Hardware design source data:
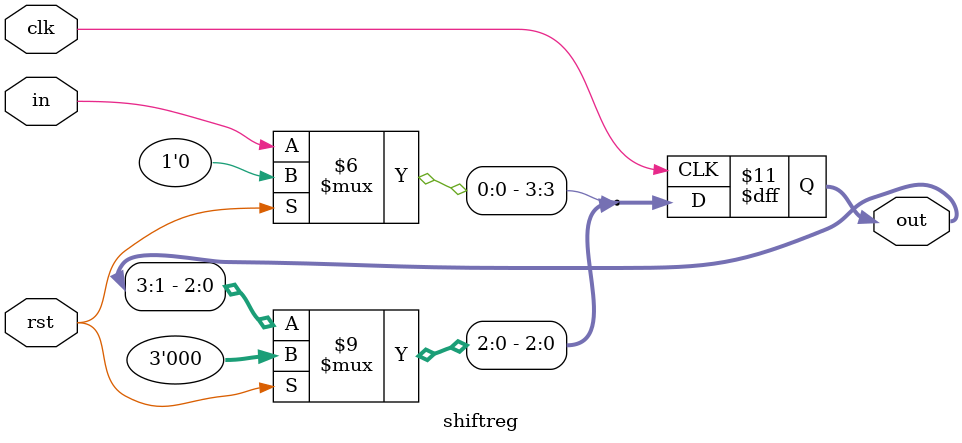
<source format=v>
`timescale 1ns / 1ps

module shiftreg(
    input clk, in, rst,
    output reg [3:0] out
    );
    initial out = 4'b1000;
    always @(posedge clk) begin
    if (rst==1'b1) 
        out <= 4'b0000;
    else begin
        out = out >> 1;
        out[3] = in;
    end
end
endmodule

</source>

**ASSIGNED TASK:**
What is needed here is how many lines of the entries contain "begin"; give that number alone.

**RESULT FOR THIS EXERCISE:**
2